I just did some experimenting with this.  I was able to secure the use of a
friend's drum scanner, and scanned the slides (two of them, of course) at a
"moderate" 3000x4500 pixels (the scanner is capable of over 8000x12,000 per
35mm frame).  This is a slightly higher resolution than I get from the
service bureau that outputs my computer slides.  Also, I wanted to keep the
file size moderate, and these weighed in at about 40Megs uncompressed.

The results were pretty good.  The electronic "dupe" was still not quite as
sharp as the original (i.e. you could tell them apart), but I doubt that
someone unfamiliar with the original would be able to tell its a dupe.
Certainly, the electronic dupe was significantly better than the optical
dupes I've been getting locally, which I am told are of a very good
quality.  In particular, I was able to suppress the increase in contrast
that is almost unavoidable in optical duping - there was practically no
increase in contrast with the electronic dupe.

GIVEN DATA:
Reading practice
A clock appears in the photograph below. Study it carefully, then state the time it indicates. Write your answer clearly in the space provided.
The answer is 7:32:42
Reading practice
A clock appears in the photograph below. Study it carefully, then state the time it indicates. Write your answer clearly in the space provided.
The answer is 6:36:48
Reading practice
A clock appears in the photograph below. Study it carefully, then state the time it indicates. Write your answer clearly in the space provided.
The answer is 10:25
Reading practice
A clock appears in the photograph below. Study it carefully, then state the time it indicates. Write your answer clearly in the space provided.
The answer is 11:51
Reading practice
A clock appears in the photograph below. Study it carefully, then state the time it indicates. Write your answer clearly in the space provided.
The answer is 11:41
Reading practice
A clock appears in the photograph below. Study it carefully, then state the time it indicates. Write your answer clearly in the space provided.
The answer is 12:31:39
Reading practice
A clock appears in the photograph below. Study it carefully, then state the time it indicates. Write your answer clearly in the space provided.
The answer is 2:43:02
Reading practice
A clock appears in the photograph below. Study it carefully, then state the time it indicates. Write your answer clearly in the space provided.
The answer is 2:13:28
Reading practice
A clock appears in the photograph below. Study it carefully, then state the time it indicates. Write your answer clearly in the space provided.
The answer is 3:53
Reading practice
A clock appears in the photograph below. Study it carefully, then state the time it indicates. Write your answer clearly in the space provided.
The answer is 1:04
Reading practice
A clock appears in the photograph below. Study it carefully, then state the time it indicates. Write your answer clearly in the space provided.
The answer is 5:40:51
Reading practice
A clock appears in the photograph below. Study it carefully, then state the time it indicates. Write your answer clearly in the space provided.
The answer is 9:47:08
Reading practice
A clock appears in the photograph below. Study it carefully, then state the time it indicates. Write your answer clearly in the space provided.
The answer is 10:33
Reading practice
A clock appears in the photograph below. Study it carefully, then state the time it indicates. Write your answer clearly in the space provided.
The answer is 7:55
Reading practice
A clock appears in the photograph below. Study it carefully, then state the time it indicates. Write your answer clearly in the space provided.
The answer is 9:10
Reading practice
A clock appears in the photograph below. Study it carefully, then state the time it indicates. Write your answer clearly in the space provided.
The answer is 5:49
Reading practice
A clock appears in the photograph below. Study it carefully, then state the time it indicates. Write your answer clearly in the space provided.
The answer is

TASK A: Reproduce the passage on duplicating slides from "I just did some" up to and including "its a dupe.".
TASK B:
Answer these questions using the passage on duplicating slides:
(i) At what pixel resolution were the slides scanned?
(ii) Roughly how large was each uncompressed file?
(iii) What change, described as almost unavoidable in optical duping, was suppressed in the electronic dupe?
TASK C: Continue the passage on duplicating slides, starting after its final sentence.

EXERCISE ANSWER A:
I just did some experimenting with this.  I was able to secure the use of a
friend's drum scanner, and scanned the slides (two of them, of course) at a
"moderate" 3000x4500 pixels (the scanner is capable of over 8000x12,000 per
35mm frame).  This is a slightly higher resolution than I get from the
service bureau that outputs my computer slides.  Also, I wanted to keep the
file size moderate, and these weighed in at about 40Megs uncompressed.

The results were pretty good.  The electronic "dupe" was still not quite as
sharp as the original (i.e. you could tell them apart), but I doubt that
someone unfamiliar with the original would be able to tell its a dupe.

EXERCISE ANSWER B:
(i) 3000x4500 pixels
(ii) About 40 megs
(iii) The increase in contrast

EXERCISE ANSWER C:
Another advantage: no wear and tear on your original, should you want to
make very large numbers of dupes (i.e. no fading).  Also, as mentioned by
Lattie, you can do touch ups.

However, the cost is considerable, even given free use of a $50,000 drum
scanner.  The slides have to be unmounted, the emulsion cleaned and
prepared with an anti-Newton ring "mister", then carefully taped to the
drum.  There was no good way to align the slides, so some rotation
corrections had to be done in software.  To do this efficiently, you need
about 200Megs of RAM.  After the scanning the emulsion needs to be cleaned
again, to remove the anti-Newton mist.  Then each dupe at the service
bureau costs five dollars.  That's ten bucks for a stereo pair.  But it
_will_ be the best looking duped pair you can get.  (Next time I'll scan at
an even higher resolution.  If there is a next time.)

Interesting postscript:  I had the service bureau image the files from
various formats: basically uncompressed and JPEG compressed.  The JPEG
files were about 2.5 Megs, and produced slides that are absolutely
indistinguishable from the uncompressed slides.  I guess that's what JPEG
was invented for.

Compared to the same slide scanned on Photo-CD, the drum scanned file was a
bit sharper (even after downsampling resolution to match the Photo-CD), and
had much better color and contrast (skintones).  I say that for those of
you who use the Photo-CD process.  I'll be sticking to Photo-CD for my Web
scanning, because it is very convenient and quite satisfactory for that
purpose.  But I doubt that electronic dupes imaged from Photo-CD scans
would be better than optical dupes.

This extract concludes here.